5. Conclusions and Future Prospects

Both the synthesis, as well the use and applications of materials based on the SBA-16 have resulted in an increasing number of international publications. Figure 3 shows the number of research articles based on SBA-16 published each year and cited in this work.

Figure 3
Evolution of the number of research papers on SBA-16 published by year.

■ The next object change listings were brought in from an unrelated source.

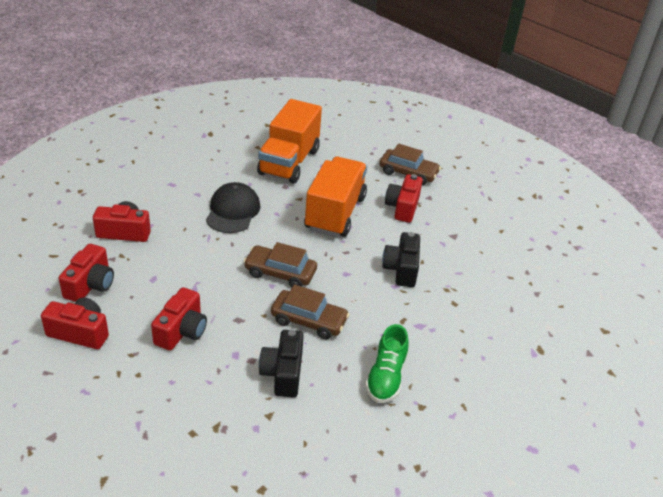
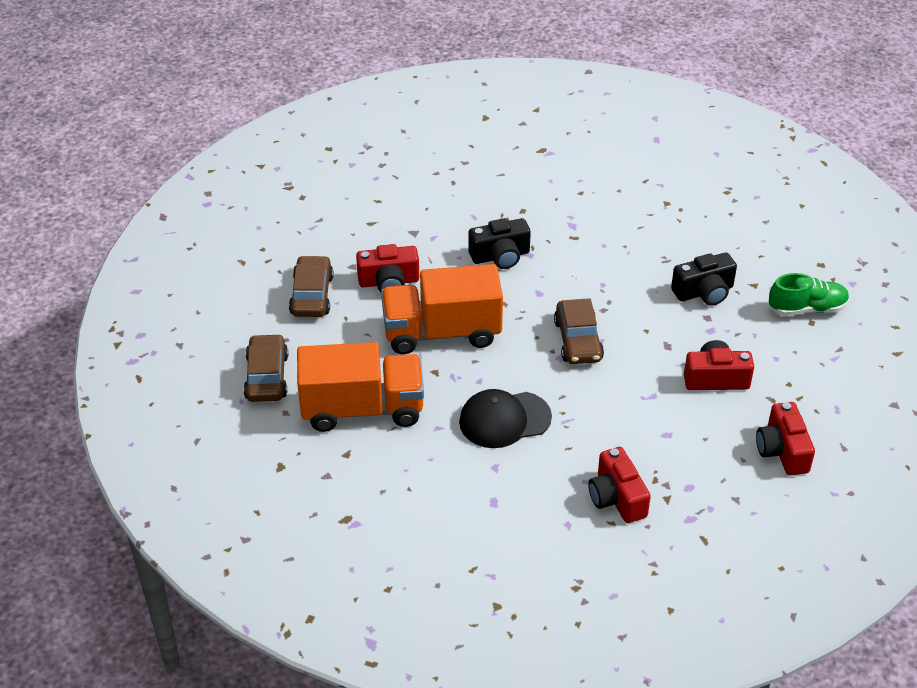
camera: 110 degrees left, 5 degrees up
(90, 285) = (718, 480): red camera -> none
(309, 321) = (627, 297): brown car -> brown car (267, 377)
(386, 377) = (653, 230): green shoe -> green shoe (807, 308)

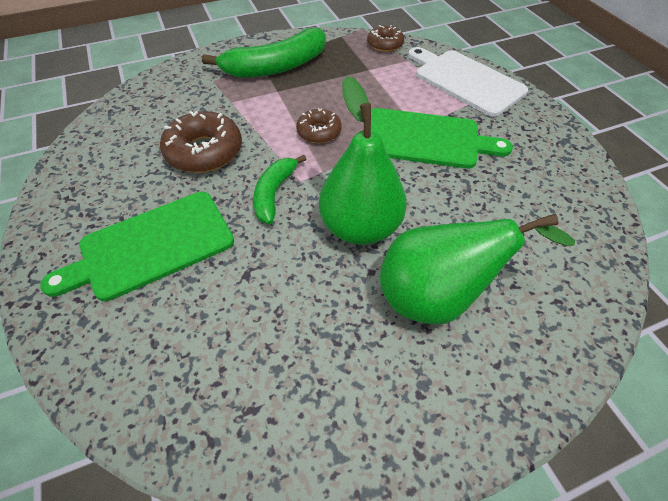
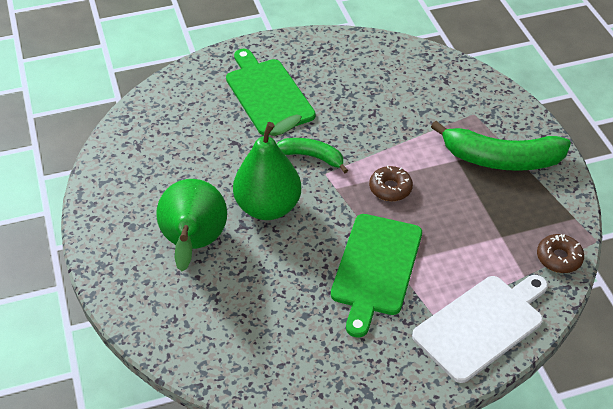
camera: 95 degrees right, 5 degrees down
(204, 151) = (367, 114): brown donut -> none
(276, 67) = (501, 159): green banana -> green banana turned 60 degrees counterclockwise

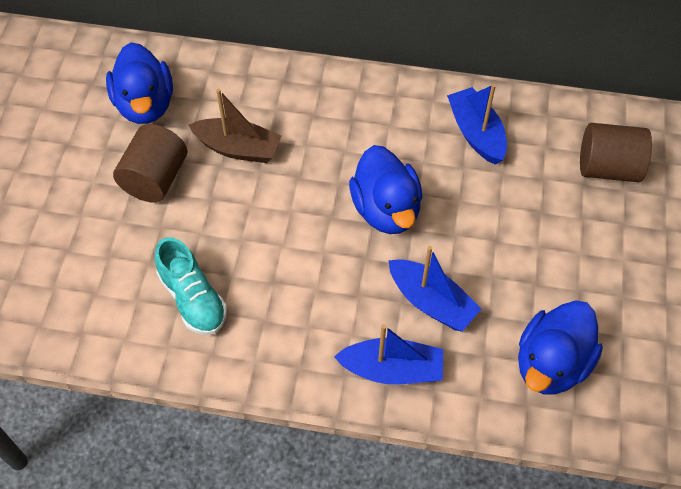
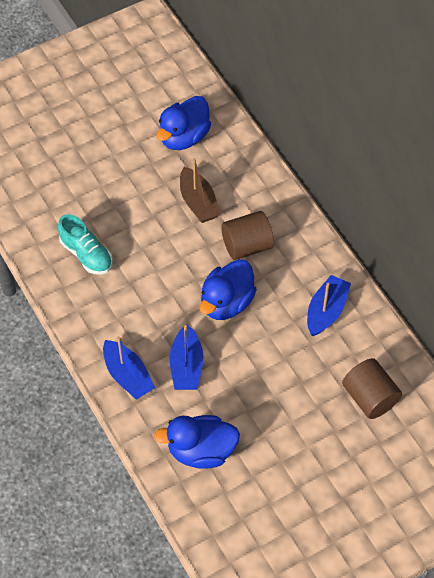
camera: 50 degrees right, 0 degrees up
(155, 178) = (141, 180): brown cylinder -> brown cylinder (247, 245)
(193, 298) = (86, 254): turquoise shoe -> turquoise shoe turned 60 degrees counterclockwise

As shown, there is a very clear upward trend and is expected to increase in coming years when more applications are developed for this material. This is due to the ease of the method of preparation, to the orderly structure, size and shape of their pores and control all these through simple changes in the method of synthesis, so that the SBA-16 has become a very versatile material, potentially applicable in many areas of science and molecular engineering of materials. Compared with other silica mesoporous materials as such as MCM-41 and MCM-48, SBA-16 materials show important advantages like thicker framework walls, small crystallite size of primary particles, super-large cage, complementary textural porosity, higher thermal stability and more favorable mass transfer than the unidirectional pore system of hexagonal mesoporous materials due to three-dimensional channel connectivity. The later property is very important since SBA-16 minimize the mass transfer problems of bulky reactants and products, which may be encountered in other mesoporous materials. The importance that has taken this material can be illustrated taking into account the number of international publications per year by taken as the reference articles that only appear in the indexed database SCOPUS ™ associated with SBA-16.

This underlines the importance of a revision of the state of the art in this issue, to take stock of knowledge about the methods of synthesis, characterization techniques and applications of this material to develop new materials and novel applications with interesting physical and chemical properties.